WRITTEN INSTRUCTION
Copy out the passage below on arbitration claims and contract clauses word for word.

There were specific clauses in the agreement which barred consideration of extra
claims in the event of price escalation.

 In Ch. Ramalinga Reddy Vs. Superintending Engineer & Anr., 1994 (5) Scale 67,
claim was allowed by arbitrator for "payment of extra rates for work done beyond
agreement time at schedule of rate prevailing at the time of execution". Clause
59 of A.P. Standard Specifications, which applied to the contract between the
parties, stated that no claim for compensation on account of delays or
hindrances to the work from any cause would lie except as therein defined. The
claim was found to be outside the defined exceptions. When extensions of time
were granted to the appellant to complete the work the respondents made it clear
that no claim for compensation would lie. For both these reasons, this Court
held that it was impermissible to award such claim because the arbitrator was
required to decide the claims referred to him having regard to the contract
between the parties and, therefore, his jurisdiction was limited by the terms of
the contract.

 A Division Bench decision of High Court of Andhra Pradesh in State of A.P. Vs.
M/s. Associated Engineering Enterprises, Hyderabad, AIR 1990 A.P. 294, is of
relevance. Jeevan Reddy, J. (as His Lordship then was), speaking for the
Division Bench, held that where clause 59 of the standard terms and condition of
the contract provided that neither party to the contract shall claim
compensation "on account of delays or hindrances of work from any cause
whatever", an award given by an arbitrator ignoring such express terms of the
contract was bad. We find ourselves in agreement with the view so taken.

GIVEN RECORDS
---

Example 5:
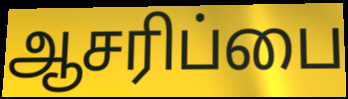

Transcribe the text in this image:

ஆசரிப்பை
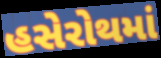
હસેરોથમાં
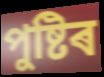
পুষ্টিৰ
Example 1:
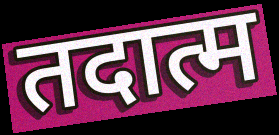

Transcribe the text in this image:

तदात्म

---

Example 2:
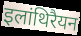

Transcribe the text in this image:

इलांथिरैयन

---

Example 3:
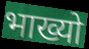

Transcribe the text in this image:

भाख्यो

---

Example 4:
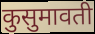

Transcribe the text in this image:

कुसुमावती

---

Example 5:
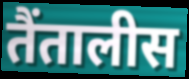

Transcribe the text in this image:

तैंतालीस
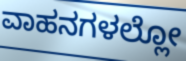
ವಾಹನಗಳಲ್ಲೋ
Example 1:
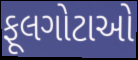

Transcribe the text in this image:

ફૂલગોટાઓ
---
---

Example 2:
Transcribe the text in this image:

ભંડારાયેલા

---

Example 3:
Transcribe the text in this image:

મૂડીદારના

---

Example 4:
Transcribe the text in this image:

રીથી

THE OUTPUT
There were specific clauses in the agreement which barred consideration of extra
claims in the event of price escalation.

 In Ch. Ramalinga Reddy Vs. Superintending Engineer & Anr., 1994 (5) Scale 67,
claim was allowed by arbitrator for "payment of extra rates for work done beyond
agreement time at schedule of rate prevailing at the time of execution". Clause
59 of A.P. Standard Specifications, which applied to the contract between the
parties, stated that no claim for compensation on account of delays or
hindrances to the work from any cause would lie except as therein defined. The
claim was found to be outside the defined exceptions. When extensions of time
were granted to the appellant to complete the work the respondents made it clear
that no claim for compensation would lie. For both these reasons, this Court
held that it was impermissible to award such claim because the arbitrator was
required to decide the claims referred to him having regard to the contract
between the parties and, therefore, his jurisdiction was limited by the terms of
the contract.

 A Division Bench decision of High Court of Andhra Pradesh in State of A.P. Vs.
M/s. Associated Engineering Enterprises, Hyderabad, AIR 1990 A.P. 294, is of
relevance. Jeevan Reddy, J. (as His Lordship then was), speaking for the
Division Bench, held that where clause 59 of the standard terms and condition of
the contract provided that neither party to the contract shall claim
compensation "on account of delays or hindrances of work from any cause
whatever", an award given by an arbitrator ignoring such express terms of the
contract was bad. We find ourselves in agreement with the view so taken.